- [What you should do]: Print the text lines of every item below exactly as they appear, leaving out the pictures.
────────────────────
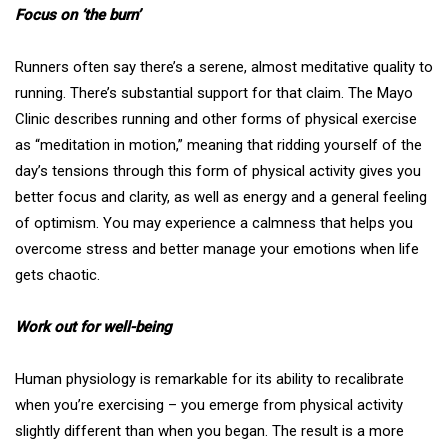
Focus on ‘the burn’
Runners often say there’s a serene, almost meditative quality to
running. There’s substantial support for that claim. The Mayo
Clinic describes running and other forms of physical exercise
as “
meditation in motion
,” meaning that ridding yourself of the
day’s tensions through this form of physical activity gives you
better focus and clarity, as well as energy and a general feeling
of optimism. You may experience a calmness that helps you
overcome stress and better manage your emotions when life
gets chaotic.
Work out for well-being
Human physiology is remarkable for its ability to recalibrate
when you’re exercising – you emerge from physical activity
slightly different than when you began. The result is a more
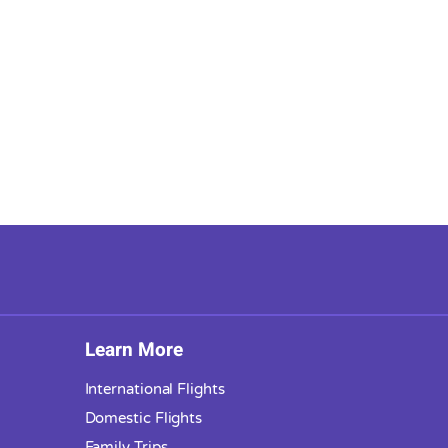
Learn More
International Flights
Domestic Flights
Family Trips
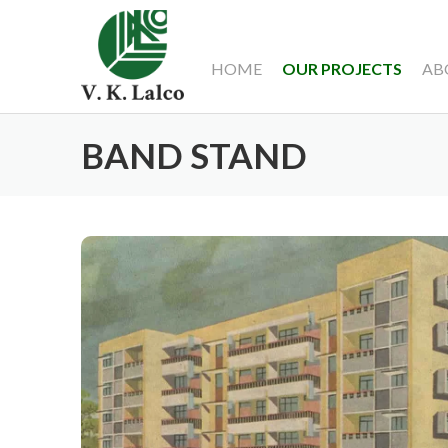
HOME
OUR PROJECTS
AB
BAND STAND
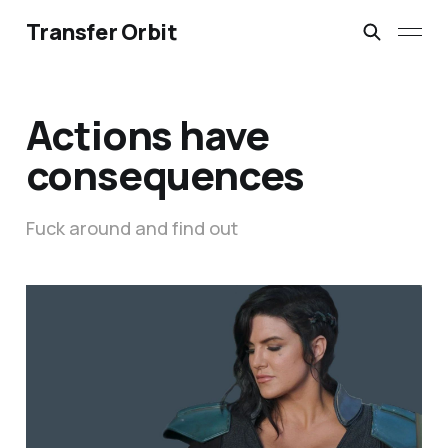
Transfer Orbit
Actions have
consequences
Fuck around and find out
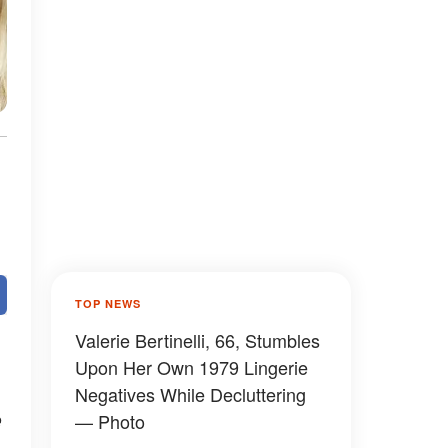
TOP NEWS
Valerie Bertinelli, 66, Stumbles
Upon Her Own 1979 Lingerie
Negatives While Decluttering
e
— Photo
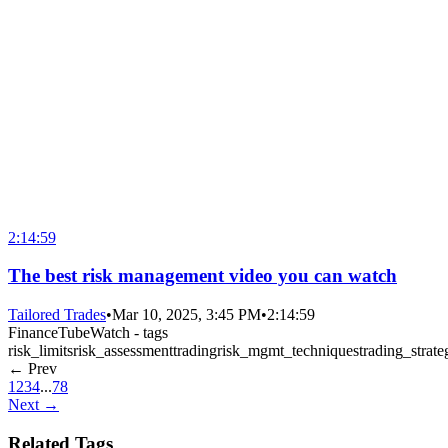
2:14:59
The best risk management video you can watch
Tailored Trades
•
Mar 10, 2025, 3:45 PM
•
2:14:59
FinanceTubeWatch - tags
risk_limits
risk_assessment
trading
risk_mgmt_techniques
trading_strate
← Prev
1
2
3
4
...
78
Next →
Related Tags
────────────────────
- [Task result]:
Focus on ‘the burn’
Runners often say there’s a serene, almost meditative quality to
running. There’s substantial support for that claim. The Mayo
Clinic describes running and other forms of physical exercise
as “
meditation in motion
,” meaning that ridding yourself of the
day’s tensions through this form of physical activity gives you
better focus and clarity, as well as energy and a general feeling
of optimism. You may experience a calmness that helps you
overcome stress and better manage your emotions when life
gets chaotic.
Work out for well-being
Human physiology is remarkable for its ability to recalibrate
when you’re exercising – you emerge from physical activity
slightly different than when you began. The result is a more
Learn More
International Flights
Domestic Flights
Family Trips
HOME
OUR PROJECTS
AB
BAND STAND
Transfer Orbit
Actions have
consequences
Fuck around and find out
TOP NEWS
Valerie Bertinelli, 66, Stumbles
Upon Her Own 1979 Lingerie
Negatives While Decluttering
e
— Photo
2:14:59
The best risk management video you can watch
Tailored Trades
•
Mar 10, 2025, 3:45 PM
•
2:14:59
FinanceTubeWatch - tags
risk_limits
risk_assessment
trading
risk_mgmt_techniques
trading_strate
← Prev
1
2
3
4
...
78
Next →
Related Tags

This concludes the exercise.